Tombstone removal improvement in 1.2
In the post “When to use Leveled Compaction”, there is mention about “more frequent tombstone removal” in upcoming 1.2 release, so today I will explain the motivation, behind the scene of this improvement.
Size tiered compaction gathers SSTables of similar size and compacts them together into one big SSTable. Because of its characteristics, larger SSTables are hard to find compaction peers and tend to be left untouched over time. If a lot of TTLed columns and tombstones are contained inside those large SSTables, then the chance of removing tombstones from disk during periodic compaction is low, and you have to manually perform user defined compaction in order to recover disk space.

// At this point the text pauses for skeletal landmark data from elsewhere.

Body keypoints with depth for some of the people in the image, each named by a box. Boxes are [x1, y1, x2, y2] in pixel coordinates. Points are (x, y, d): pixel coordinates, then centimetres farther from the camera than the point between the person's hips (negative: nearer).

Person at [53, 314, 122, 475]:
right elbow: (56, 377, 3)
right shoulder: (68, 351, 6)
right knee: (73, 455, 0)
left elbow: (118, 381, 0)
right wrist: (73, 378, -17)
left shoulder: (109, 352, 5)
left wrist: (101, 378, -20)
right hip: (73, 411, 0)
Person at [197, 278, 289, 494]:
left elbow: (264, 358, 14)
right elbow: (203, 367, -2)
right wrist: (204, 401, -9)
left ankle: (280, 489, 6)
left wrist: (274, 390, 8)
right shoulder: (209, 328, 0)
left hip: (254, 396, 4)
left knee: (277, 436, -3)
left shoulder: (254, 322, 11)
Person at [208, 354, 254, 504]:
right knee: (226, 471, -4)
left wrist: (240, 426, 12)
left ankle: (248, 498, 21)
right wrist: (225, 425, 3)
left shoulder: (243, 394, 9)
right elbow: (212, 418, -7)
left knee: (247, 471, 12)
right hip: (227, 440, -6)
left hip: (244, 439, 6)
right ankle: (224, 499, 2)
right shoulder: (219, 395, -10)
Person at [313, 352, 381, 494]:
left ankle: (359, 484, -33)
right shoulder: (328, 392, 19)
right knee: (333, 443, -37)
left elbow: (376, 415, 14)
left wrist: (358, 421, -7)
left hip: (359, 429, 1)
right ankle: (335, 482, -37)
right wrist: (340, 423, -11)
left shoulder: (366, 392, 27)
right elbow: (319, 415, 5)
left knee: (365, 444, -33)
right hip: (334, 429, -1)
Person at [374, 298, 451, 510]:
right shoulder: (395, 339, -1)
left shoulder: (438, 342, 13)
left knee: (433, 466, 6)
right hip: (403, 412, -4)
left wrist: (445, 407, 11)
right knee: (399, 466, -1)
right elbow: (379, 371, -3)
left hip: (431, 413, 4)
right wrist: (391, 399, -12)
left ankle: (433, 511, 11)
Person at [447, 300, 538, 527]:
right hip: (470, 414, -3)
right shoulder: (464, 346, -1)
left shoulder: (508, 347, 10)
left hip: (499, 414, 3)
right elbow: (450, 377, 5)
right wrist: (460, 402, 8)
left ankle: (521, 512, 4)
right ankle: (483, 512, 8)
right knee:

More frequent tombstone removal
What if we know how many tombstones can be removed at certain time? If we do, we can compact large SSTable alone to remove those tombstones automatically. That’s what CASSANDRA–3442 is about. From version 1.2, Cassandra tracks tombstone droppable time for all TTLed/deleted columns and performs standalone compaction onto an SSTable that has droppable tombstones ratio against all columns above certain threshold. The threshold has default value of 20% or 0.2, and you can configure threshold by providing compaction parameter tombstone_threshold when creating column family.
Behind the scene
Each SSTable carries statistics like histogram of row size and column count for written data inside Stats.db file. From version 1.2, when writing an SSTable to disk, Cassandra tracks tombstone removable time for all TTLed/deleted columns and store them to Stats.db. We cannot store all those information because number of columns sometimes goes up to billions. So instead, Cassandra constructs histogram from streaming of columns using algorithm described in this paper. The resulting histogram looks like bellow.
Here, horizontal axis represents buckets of unix timestamp at which tombstones are droppable, and vertical axis shows number of droppable tombstones at that time range. Using this histogram combined with total number of columns, we can estimate the ratio of tombstones that are droppable at the time of compaction.
In version 1.2, Cassandra performs standalone compaction based on droppable tombstones ratio of an SSTable. With this improvements, tombstones are more frequently removed from disk. The work on leveled compaction strategy is still under development, but is expected also in 1.2.